[What this task involves]
When a line in the listing below contains the word "settings", return a copy of that line.

START Extracted entries

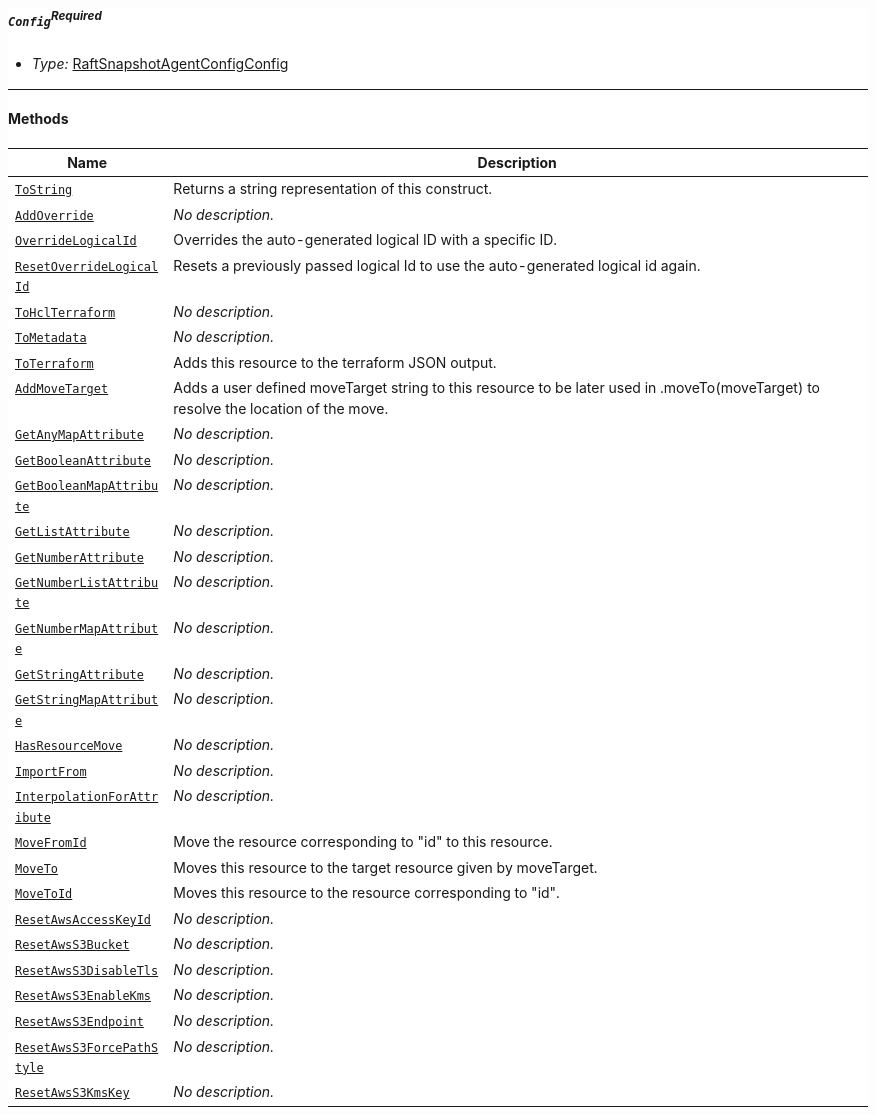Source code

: ##### `Config`<sup>Required</sup> <a name="Config" id="@cdktf/provider-vault.raftSnapshotAgentConfig.RaftSnapshotAgentConfig.Initializer.parameter.config"></a>

- *Type:* <a href="#@cdktf/provider-vault.raftSnapshotAgentConfig.RaftSnapshotAgentConfigConfig">RaftSnapshotAgentConfigConfig</a>

---

#### Methods <a name="Methods" id="Methods"></a>

| **Name** | **Description** |
| --- | --- |
| <code><a href="#@cdktf/provider-vault.raftSnapshotAgentConfig.RaftSnapshotAgentConfig.toString">ToString</a></code> | Returns a string representation of this construct. |
| <code><a href="#@cdktf/provider-vault.raftSnapshotAgentConfig.RaftSnapshotAgentConfig.addOverride">AddOverride</a></code> | *No description.* |
| <code><a href="#@cdktf/provider-vault.raftSnapshotAgentConfig.RaftSnapshotAgentConfig.overrideLogicalId">OverrideLogicalId</a></code> | Overrides the auto-generated logical ID with a specific ID. |
| <code><a href="#@cdktf/provider-vault.raftSnapshotAgentConfig.RaftSnapshotAgentConfig.resetOverrideLogicalId">ResetOverrideLogicalId</a></code> | Resets a previously passed logical Id to use the auto-generated logical id again. |
| <code><a href="#@cdktf/provider-vault.raftSnapshotAgentConfig.RaftSnapshotAgentConfig.toHclTerraform">ToHclTerraform</a></code> | *No description.* |
| <code><a href="#@cdktf/provider-vault.raftSnapshotAgentConfig.RaftSnapshotAgentConfig.toMetadata">ToMetadata</a></code> | *No description.* |
| <code><a href="#@cdktf/provider-vault.raftSnapshotAgentConfig.RaftSnapshotAgentConfig.toTerraform">ToTerraform</a></code> | Adds this resource to the terraform JSON output. |
| <code><a href="#@cdktf/provider-vault.raftSnapshotAgentConfig.RaftSnapshotAgentConfig.addMoveTarget">AddMoveTarget</a></code> | Adds a user defined moveTarget string to this resource to be later used in .moveTo(moveTarget) to resolve the location of the move. |
| <code><a href="#@cdktf/provider-vault.raftSnapshotAgentConfig.RaftSnapshotAgentConfig.getAnyMapAttribute">GetAnyMapAttribute</a></code> | *No description.* |
| <code><a href="#@cdktf/provider-vault.raftSnapshotAgentConfig.RaftSnapshotAgentConfig.getBooleanAttribute">GetBooleanAttribute</a></code> | *No description.* |
| <code><a href="#@cdktf/provider-vault.raftSnapshotAgentConfig.RaftSnapshotAgentConfig.getBooleanMapAttribute">GetBooleanMapAttribute</a></code> | *No description.* |
| <code><a href="#@cdktf/provider-vault.raftSnapshotAgentConfig.RaftSnapshotAgentConfig.getListAttribute">GetListAttribute</a></code> | *No description.* |
| <code><a href="#@cdktf/provider-vault.raftSnapshotAgentConfig.RaftSnapshotAgentConfig.getNumberAttribute">GetNumberAttribute</a></code> | *No description.* |
| <code><a href="#@cdktf/provider-vault.raftSnapshotAgentConfig.RaftSnapshotAgentConfig.getNumberListAttribute">GetNumberListAttribute</a></code> | *No description.* |
| <code><a href="#@cdktf/provider-vault.raftSnapshotAgentConfig.RaftSnapshotAgentConfig.getNumberMapAttribute">GetNumberMapAttribute</a></code> | *No description.* |
| <code><a href="#@cdktf/provider-vault.raftSnapshotAgentConfig.RaftSnapshotAgentConfig.getStringAttribute">GetStringAttribute</a></code> | *No description.* |
| <code><a href="#@cdktf/provider-vault.raftSnapshotAgentConfig.RaftSnapshotAgentConfig.getStringMapAttribute">GetStringMapAttribute</a></code> | *No description.* |
| <code><a href="#@cdktf/provider-vault.raftSnapshotAgentConfig.RaftSnapshotAgentConfig.hasResourceMove">HasResourceMove</a></code> | *No description.* |
| <code><a href="#@cdktf/provider-vault.raftSnapshotAgentConfig.RaftSnapshotAgentConfig.importFrom">ImportFrom</a></code> | *No description.* |
| <code><a href="#@cdktf/provider-vault.raftSnapshotAgentConfig.RaftSnapshotAgentConfig.interpolationForAttribute">InterpolationForAttribute</a></code> | *No description.* |
| <code><a href="#@cdktf/provider-vault.raftSnapshotAgentConfig.RaftSnapshotAgentConfig.moveFromId">MoveFromId</a></code> | Move the resource corresponding to "id" to this resource. |
| <code><a href="#@cdktf/provider-vault.raftSnapshotAgentConfig.RaftSnapshotAgentConfig.moveTo">MoveTo</a></code> | Moves this resource to the target resource given by moveTarget. |
| <code><a href="#@cdktf/provider-vault.raftSnapshotAgentConfig.RaftSnapshotAgentConfig.moveToId">MoveToId</a></code> | Moves this resource to the resource corresponding to "id". |
| <code><a href="#@cdktf/provider-vault.raftSnapshotAgentConfig.RaftSnapshotAgentConfig.resetAwsAccessKeyId">ResetAwsAccessKeyId</a></code> | *No description.* |
| <code><a href="#@cdktf/provider-vault.raftSnapshotAgentConfig.RaftSnapshotAgentConfig.resetAwsS3Bucket">ResetAwsS3Bucket</a></code> | *No description.* |
| <code><a href="#@cdktf/provider-vault.raftSnapshotAgentConfig.RaftSnapshotAgentConfig.resetAwsS3DisableTls">ResetAwsS3DisableTls</a></code> | *No description.* |
| <code><a href="#@cdktf/provider-vault.raftSnapshotAgentConfig.RaftSnapshotAgentConfig.resetAwsS3EnableKms">ResetAwsS3EnableKms</a></code> | *No description.* |
| <code><a href="#@cdktf/provider-vault.raftSnapshotAgentConfig.RaftSnapshotAgentConfig.resetAwsS3Endpoint">ResetAwsS3Endpoint</a></code> | *No description.* |
| <code><a href="#@cdktf/provider-vault.raftSnapshotAgentConfig.RaftSnapshotAgentConfig.resetAwsS3ForcePathStyle">ResetAwsS3ForcePathStyle</a></code> | *No description.* |
| <code><a href="#@cdktf/provider-vault.raftSnapshotAgentConfig.RaftSnapshotAgentConfig.resetAwsS3KmsKey">ResetAwsS3KmsKey</a></code> | *No description.* |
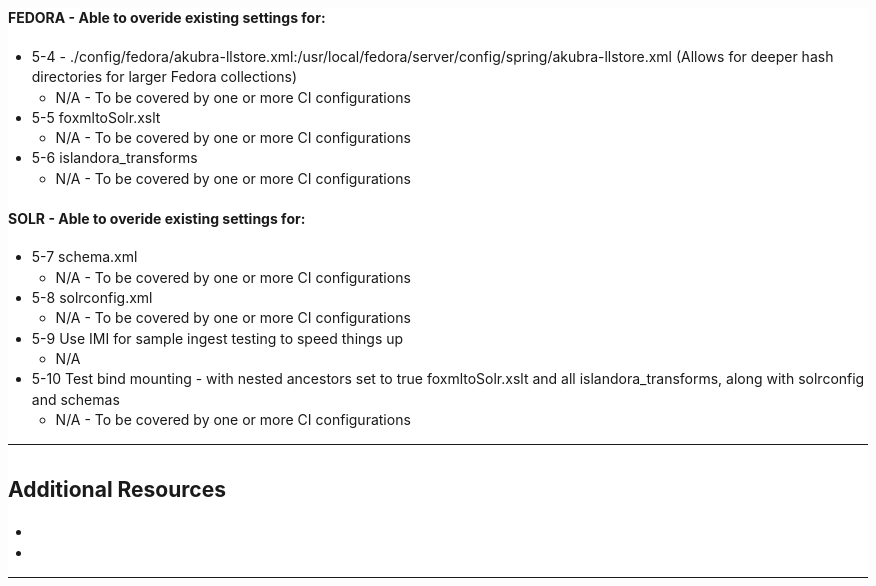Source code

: #### FEDORA - Able to overide existing settings for:
* 5-4	      - ./config/fedora/akubra-llstore.xml:/usr/local/fedora/server/config/spring/akubra-llstore.xml (Allows for deeper hash directories for larger Fedora collections)
    * N/A - To be covered by one or more CI configurations
* 5-5	foxmltoSolr.xslt
    * N/A - To be covered by one or more CI configurations
* 5-6	islandora_transforms
    * N/A - To be covered by one or more CI configurations

#### SOLR - Able to overide existing settings for:
* 5-7	schema.xml
    * N/A - To be covered by one or more CI configurations
* 5-8	solrconfig.xml
    * N/A - To be covered by one or more CI configurations
* 5-9 	Use IMI for sample ingest testing to speed things up
    * N/A
* 5-10	Test bind mounting - with nested ancestors set to true foxmltoSolr.xslt and all islandora_transforms, along with solrconfig and schemas
    * N/A - To be covered by one or more CI configurations

---

## Additional Resources
*
*

---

END Extracted entries

[Answer section]
: #### FEDORA - Able to overide existing settings for:
#### SOLR - Able to overide existing settings for:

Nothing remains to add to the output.